Bereits im November begannen daraufhin drei Spanier in Ahrensburg. Brickwedel: "Die Spanier wollen arbeiten. Da habe ich mit Deutschen leider auch andere Erfahrungen machen müssen." Einige machten krank, wenn sie Wochenenddienst leisten sollten, so die 37-Jährige. "Ich muss hier eine verlässliche Besetzung haben. Die Mitarbeiter müssen Freude an der Arbeit haben", sagt sie. Daher würde sie am liebsten mit festem Personal arbeiten. "Wir sind derzeit aber einfach auch auf Zeitarbeitsfirmen und Freiberufler angewiesen", so Brickwedel. "Aber mit den fünf Spaniern machen wir wieder einen Schritt in die gewünschte Richtung." Sie hätten alle eine unbefristete Stelle, so die Einrichtungsleiterin. Als Pflegehelfer verdienen sie derzeit 1560 Euro brutto pro Monat bei einer 40-Stunden-Woche - der Mindestlohn. Wenn sie nach sechs Monaten ihre Anerkennung als diplomierte Pflegekräfte erhalten haben, könnten sie ihr Gehalt dann frei verhandeln, so Brickwedel.

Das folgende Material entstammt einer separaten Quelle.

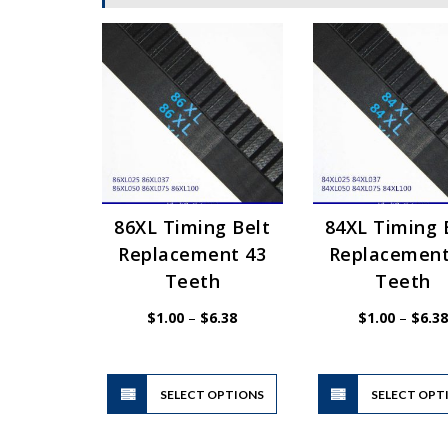
86XL Timing Belt
84XL Timing 
Replacement 43
Replacement
Teeth
Teeth
Price
$
1.00
–
$
6.38
$
1.00
–
$
6.38
range:
$1.00
through
$6.38
This
SELECT OPTIONS
product
SELECT OPT
has
multiple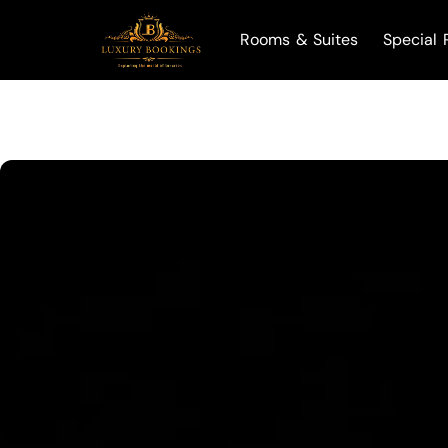
Rooms & Suites
Special 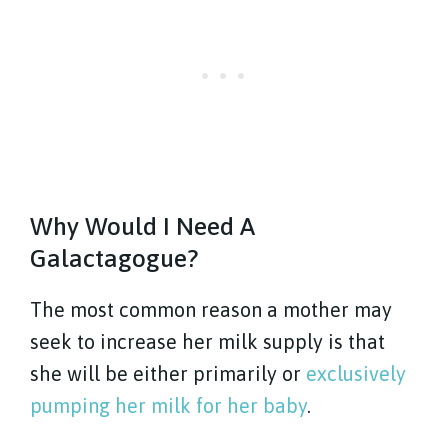
Why Would I Need A
Galactagogue?
The most common reason a mother may
seek to increase her milk supply is that
she will be either primarily or
exclusively
pumping her milk for her baby
.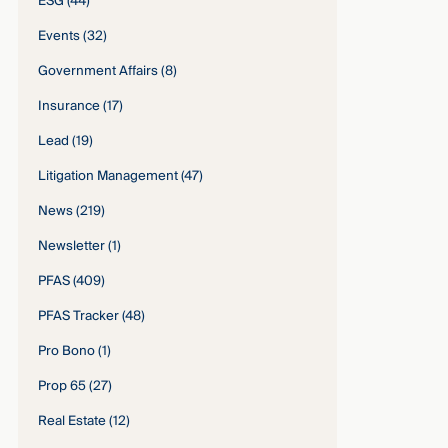
ESG
(44)
Events
(32)
Government Affairs
(8)
Insurance
(17)
Lead
(19)
Litigation Management
(47)
News
(219)
Newsletter
(1)
PFAS
(409)
PFAS Tracker
(48)
Pro Bono
(1)
Prop 65
(27)
Real Estate
(12)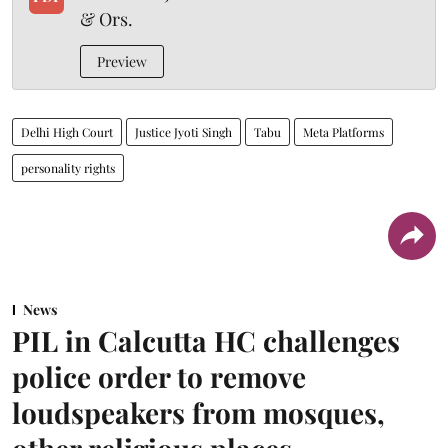
& Ors.
Preview
Delhi High Court
Justice Jyoti Singh
Tabu
Meta Platforms
personality rights
News
PIL in Calcutta HC challenges
police order to remove
loudspeakers from mosques,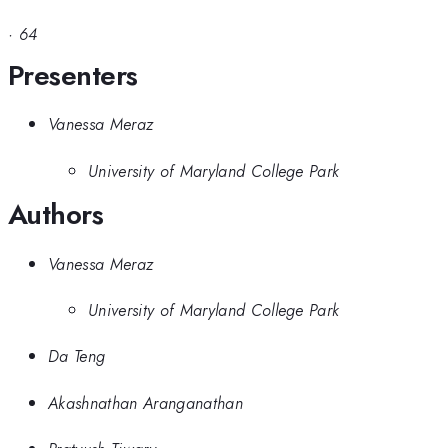
·
64
Presenters
Vanessa Meraz
University of Maryland College Park
Authors
Vanessa Meraz
University of Maryland College Park
Da Teng
Akashnathan Aranganathan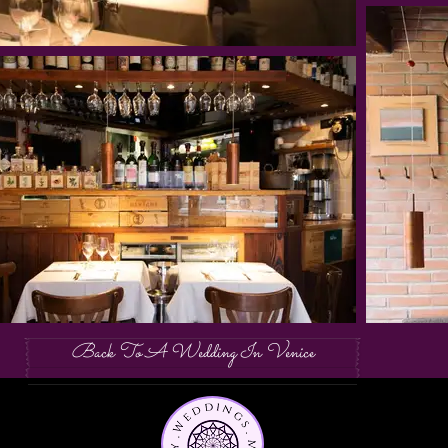
Back To A Wedding In Venice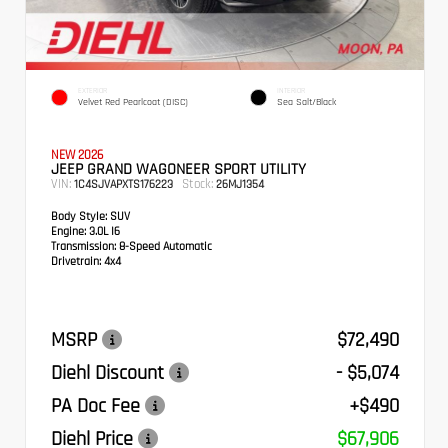
EXTERIOR
INTERIOR
Velvet Red Pearlcoat (DISC)
Sea Salt/Black
NEW 2026
JEEP GRAND WAGONEER SPORT UTILITY
VIN:
Stock:
1C4SJVAPXTS176223
26MJ1354
Body Style:
SUV
Engine:
3.0L I6
Transmission:
8-Speed Automatic
Drivetrain:
4x4
MSRP
$72,490
Diehl Discount
- $5,074
PA Doc Fee
+$490
Diehl Price
$67,906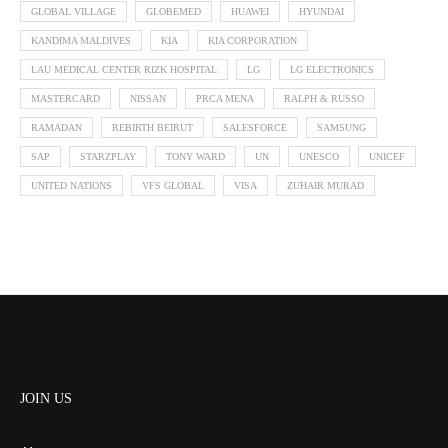
GLOBAL VILLAGE
GLOBEMED
HUAWEI
HYUNDAI
KANDIMA MALDIVES
KIA
KIA CORPORATION
LAU MEDICAL CENTER RIZK HOSPITAL
LG
LG ELECTRONICS
MASTERCARD
NISSAN
PRCA MENA
RALPH & RUSSO
RAMADAN
REBIRTH BEIRUT
SALESFORCE
SAMSUNG
SAP
STARZPLAY
TONY WARD
UN
UNESCO
UNICEF
UNITED NATIONS
VFS GLOBAL
VISA
ZUHAIR MURAD
JOIN US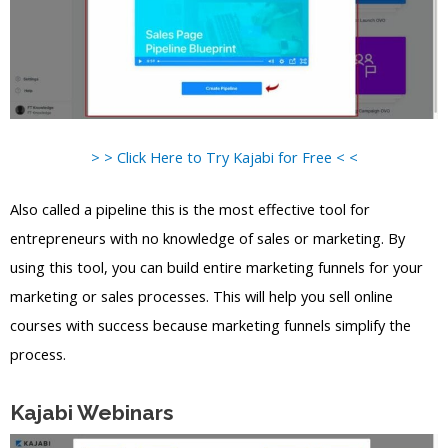
> > Click Here to Try Kajabi for Free < <
Also called a pipeline this is the most effective tool for
entrepreneurs with no knowledge of sales or marketing. By
using this tool, you can build entire marketing funnels for your
marketing or sales processes. This will help you sell online
courses with success because marketing funnels simplify the
process.
Kajabi Webinars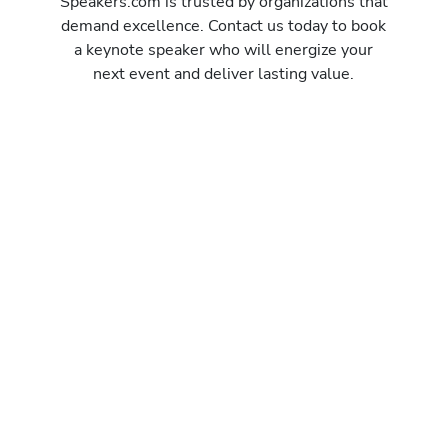
Speakers.com is trusted by organizations that
demand excellence. Contact us today to book
a keynote speaker who will energize your
next event and deliver lasting value.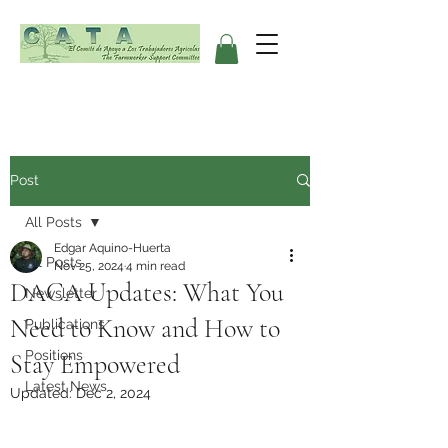
Post
All Posts
Edgar Aquino-Huerta
All Posts
Nov 25, 2024
4 min read
DACA Updates: What You
Newsletter
Need to Know and How to
Publications
Positions
Stay Empowered
Latest News
Updated:
Dec 2, 2024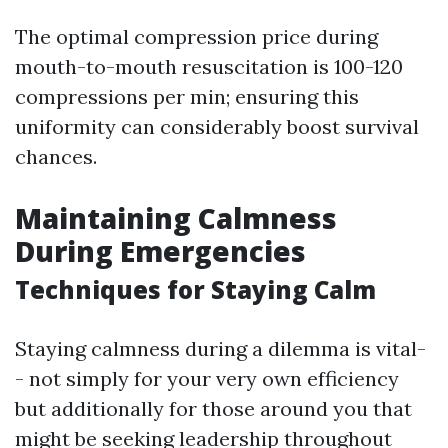
The optimal compression price during
mouth-to-mouth resuscitation is 100-120
compressions per min; ensuring this
uniformity can considerably boost survival
chances.
Maintaining Calmness
During Emergencies
Techniques for Staying Calm
Staying calmness during a dilemma is vital-
- not simply for your very own efficiency
but additionally for those around you that
might be seeking leadership throughout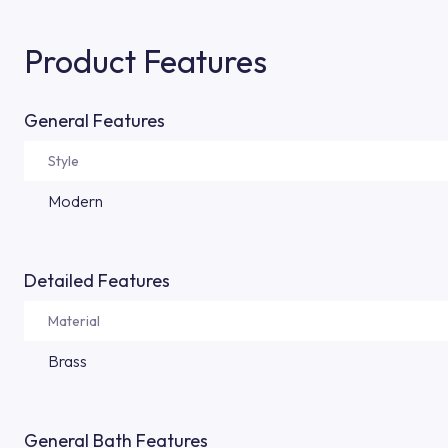
Product Features
General Features
Style
Modern
Detailed Features
Material
Brass
General Bath Features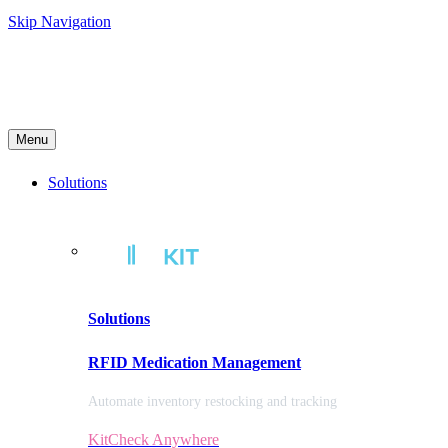
Skip Navigation
Menu
Solutions
Solutions
RFID Medication Management
Automate inventory restocking and tracking
KitCheck Anywhere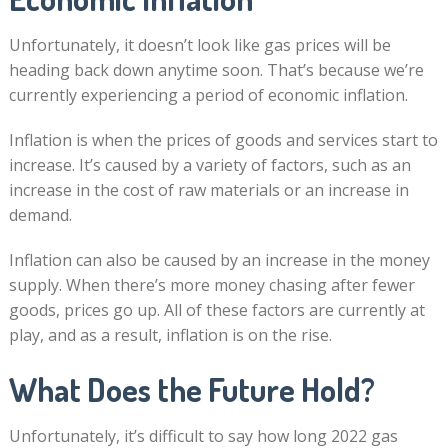
Unfortunately, it doesn’t look like gas prices will be
heading back down anytime soon. That’s because we’re
currently experiencing a period of economic inflation.
Inflation is when the prices of goods and services start to
increase. It’s caused by a variety of factors, such as an
increase in the cost of raw materials or an increase in
demand.
Inflation can also be caused by an increase in the money
supply. When there’s more money chasing after fewer
goods, prices go up. All of these factors are currently at
play, and as a result, inflation is on the rise.
What Does the Future Hold?
Unfortunately, it’s difficult to say how long 2022 gas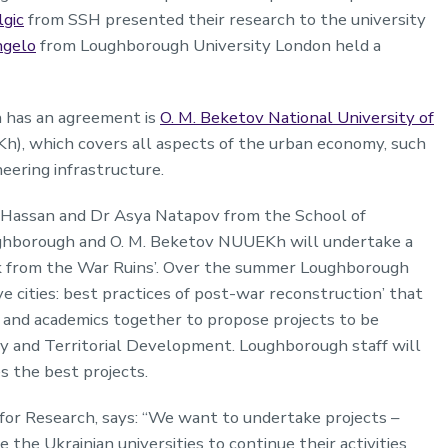
lgic
from SSH presented their research to the university
ngelo
from Loughborough University London held a
 has an agreement is
O. M. Beketov National University of
), which covers all aspects of the urban economy, such
neering infrastructure.
k Hassan and Dr Asya Natapov from the School of
Loughborough and O. M. Beketov NUUEKh will undertake a
Back from the War Ruins’. Over the summer Loughborough
e cities: best practices of post-war reconstruction’ that
s and academics together to propose projects to be
 and Territorial Development. Loughborough staff will
s the best projects.
for Research, says: “We want to undertake projects –
 the Ukrainian universities to continue their activities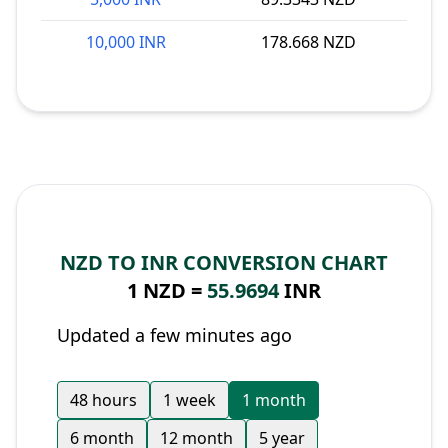
10,000 INR
178.668 NZD
NZD TO INR CONVERSION CHART
1 NZD =
55.9694
INR
Updated a few minutes ago
48 hours
1 week
1 month
6 month
12 month
5 year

Derzeit wohnen die neuen Mitarbeiter noch im dritten Stock des Pflegeheims. Bald sollen sie jedoch eigene Wohnungen in der Nähe beziehen. "Auch ein deutsches Bankkonto haben sie bereits und sind bei der Krankenkasse angemeldet", so Brickwedel. Bei diesen Formalitäten hilft ihnen die Agentur AVI."Wir betreuen die ausländischen Mitarbeiter, bis sie nach sechs Monaten Probezeit ihre Anerkennung als Pfleger erhalten", sagt Klara Frenzel, Geschäftsführerin und Mitinhaberin der Agentur. Die Kandidaten würden in einem längeren Prozess ausgewählt. "Die Unternehmen geben uns Stellenprofile", erläutert Frenzel. "Im Monat vermitteln wir zwischen zehn und 20 Mitarbeiter", so Frenzel. Häufig höre sie zu den Motivationsgründen der Bewerber, dass sie gern in ihrem erlernten Beruf arbeiten möchten.

"Die Spanier haben in den ersten Gesprächen oft die klassischen Vorbehalte: Deutschland sei dunkel, kalt und die Mentalität der Menschen unterkühlt", so Frenzel. Diese Klischees seien aber meist schon nach wenigen Tagen ausgeräumt. Gegen aufkommendes Heimweh helfen laut Frenzel häufig kostenlose Telefonate übers Internet. So bleibt auch Elena Guallart del Val mit Familie und Freunden in Verbindung.